Estoy muy abajo. Y sin embargo lo veo desde arriba. Ventisqueros blancos formados por la acumulación de cristales de nieve muy, muy tierna, cristales de seis puntas. Estos se entrelazan y forman una pared. Si consigo atravesar la pared, si consigo atravesarla…
De pronto los cristales cambian y empiezan a deslizarse rápidamente ante mis ojos como un complejo código máquina en la pantalla gris de un ordenador. No, es ADN. Cadenas de ADN pasando ante mí, flotando. No, son complejas fórmulas matemáticas, diminutos números en rotación ante mis ojos. Ahora son semillas blancas de algodón transportadas por la brisa, pero a una increíble cámara lenta. Es una corriente mínima, un remolino en el Tiempo. Ahí tienes: vuelven a ser copos de nieve.
Solo copos de nieve.
Tengo copos en las orejas, en la boca, en la nariz, como si fuera cocaína. Una vez la probé. Te la regalo: no tiene ni punto de comparación con lo que puedes sentir al enamorarte. La sangre de mis venas está helada pero canta una canción de amor.

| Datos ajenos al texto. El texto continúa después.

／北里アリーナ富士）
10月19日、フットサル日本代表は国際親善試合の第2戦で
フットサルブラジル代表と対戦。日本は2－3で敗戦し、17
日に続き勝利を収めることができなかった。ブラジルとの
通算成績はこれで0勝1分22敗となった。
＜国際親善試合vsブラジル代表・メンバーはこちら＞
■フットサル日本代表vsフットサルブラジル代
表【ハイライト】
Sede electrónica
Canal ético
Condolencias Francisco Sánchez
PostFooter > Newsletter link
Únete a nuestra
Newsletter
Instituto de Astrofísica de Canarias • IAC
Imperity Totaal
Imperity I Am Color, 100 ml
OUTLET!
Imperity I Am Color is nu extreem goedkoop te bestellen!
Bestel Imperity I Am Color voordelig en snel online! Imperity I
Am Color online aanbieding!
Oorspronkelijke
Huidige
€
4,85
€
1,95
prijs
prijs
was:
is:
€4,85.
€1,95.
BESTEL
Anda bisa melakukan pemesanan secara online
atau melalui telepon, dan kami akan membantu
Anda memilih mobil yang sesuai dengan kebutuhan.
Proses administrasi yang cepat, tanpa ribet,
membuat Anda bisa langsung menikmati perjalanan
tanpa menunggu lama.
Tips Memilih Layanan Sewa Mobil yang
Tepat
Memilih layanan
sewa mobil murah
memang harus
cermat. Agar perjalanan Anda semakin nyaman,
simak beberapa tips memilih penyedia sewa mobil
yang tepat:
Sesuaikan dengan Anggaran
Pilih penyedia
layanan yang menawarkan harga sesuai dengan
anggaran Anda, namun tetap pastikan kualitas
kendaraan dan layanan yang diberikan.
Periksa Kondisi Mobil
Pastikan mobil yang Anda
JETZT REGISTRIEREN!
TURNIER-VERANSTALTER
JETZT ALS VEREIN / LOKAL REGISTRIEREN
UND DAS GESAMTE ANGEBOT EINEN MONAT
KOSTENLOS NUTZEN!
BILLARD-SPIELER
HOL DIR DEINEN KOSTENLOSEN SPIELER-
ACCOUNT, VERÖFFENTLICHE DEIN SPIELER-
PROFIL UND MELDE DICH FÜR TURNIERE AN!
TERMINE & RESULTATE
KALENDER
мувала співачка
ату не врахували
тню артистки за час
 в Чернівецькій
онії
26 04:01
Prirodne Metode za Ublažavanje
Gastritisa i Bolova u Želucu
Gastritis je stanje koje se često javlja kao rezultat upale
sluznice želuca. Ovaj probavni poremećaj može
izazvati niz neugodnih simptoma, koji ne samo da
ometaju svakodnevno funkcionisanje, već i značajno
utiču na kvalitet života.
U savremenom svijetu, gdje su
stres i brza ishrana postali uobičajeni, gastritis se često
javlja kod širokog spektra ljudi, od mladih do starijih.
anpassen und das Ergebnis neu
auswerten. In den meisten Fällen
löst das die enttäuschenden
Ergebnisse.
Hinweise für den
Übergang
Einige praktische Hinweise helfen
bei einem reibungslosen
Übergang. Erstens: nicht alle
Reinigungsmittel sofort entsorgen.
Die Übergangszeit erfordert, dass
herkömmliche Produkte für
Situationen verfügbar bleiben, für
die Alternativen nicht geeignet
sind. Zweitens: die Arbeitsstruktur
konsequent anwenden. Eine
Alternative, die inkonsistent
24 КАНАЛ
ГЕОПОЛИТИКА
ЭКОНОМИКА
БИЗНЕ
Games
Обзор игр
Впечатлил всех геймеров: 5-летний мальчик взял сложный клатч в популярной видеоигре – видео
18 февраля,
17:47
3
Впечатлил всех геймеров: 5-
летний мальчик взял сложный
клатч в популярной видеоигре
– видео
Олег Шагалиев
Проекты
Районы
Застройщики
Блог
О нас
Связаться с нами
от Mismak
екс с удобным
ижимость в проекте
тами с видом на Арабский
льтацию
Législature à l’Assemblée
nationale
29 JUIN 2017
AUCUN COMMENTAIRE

Oigo rehilar en el aire la espada de un ángel. Zas. Zas. Zas. Ven ya. Siento la vibración en la tierra, la alteración en las corrientes de aire, el terror gélido en la hoja, el fuego vestigial en mi sangre.
Es una sensación muy agradable. Puedo dejarme llevar.
Puedo caer en un lugar atestado de gente. Sus voces son un placentero parloteo, y el aire de sus numerosas bocas se eleva y me sirve de colchón mientras caigo suavemente entre ellos. Muchas personas van y vienen. Reconozco a algunas. Hay dos mujeres junto al mostrador. Las conozco de algo. Conozco su idioma. Sé de qué hablan. Un hombre pasa a mi lado y me guiña el ojo. Tanteando el terreno. Percibo el olor de su colonia. Tres mujeres uniformadas trabajan detrás de un ancho mostrador, atendiendo a la gente. Una es joven, con el pelo recogido en una bonita coleta. Se lleva un teléfono al oído. Su compañera, de mayor edad, tiene el cabello del color del fuego. Usa unas gafas de montura negra. Pasa una tarjeta de crédito por la máquina. Otra compañera habla con un hombre de traje gris, esforzándose por oír lo que dice, debido al bullicio de las animadas conversaciones. Hay una cola ante el mostrador, gente que llega, gente que se marcha.
Veo al portero, con su elegante librea granate y gris. Él me ve y enarca las cejas en dirección a mí. Me hace una seña. Creo reconocerlo. Me hace otra seña, indicándome que me acerque a través del concurrido vestíbulo. Pero no puedo moverme. El portero susurra algo a otro hombre antes de coger un sobre de su atril de madera clara.
—Madame! —me dice—. Madame!
Agita el sobre hacia mí.
«No es para mí», deseo decir.
El portero me da miedo. Las potentes luces del techo iluminan su calva. El sudor brota a mares de su frente brillante. Se abre paso hacia mí a través de la muchedumbre del vestíbulo.
—Madame! —repite.
Me armo de valor y, con voz clara, digo:
—Pero si no es para mí.
—Madame —dice el portero, acercándose a mí con una sonrisa y poniendo el sobre en mi mano—, sí es para usted, madame.
Se queda ahí, todavía con la sonrisa afable en los labios, como si esperara a que yo abriera el sobre.
Me da miedo abrirlo. Pero con dedos trémulos lo abro de un tirón y meto la mano dentro. No encuentro nada. Mejor dicho, no nada, sino nada más que un naipe. Es como un naipe del Tarot, pero no se parece a ningún naipe del Tarot que yo conozca. Representa un árbol. Al pie se lee: «L’arbre de Vie». El árbol de la vida, lo sé. Pero no se parece a ningún árbol de la vida que yo haya visto. Se parece más a un árbol de Navidad, decorado con objetos curiosos y frutas inconcebibles.
Alzo la vista para mirar al portero con la intención de preguntar: «¿Qué significa esto?». Pero el portero ha desaparecido. Él y los demás, todo el mundo, todos. Todo ha desaparecido.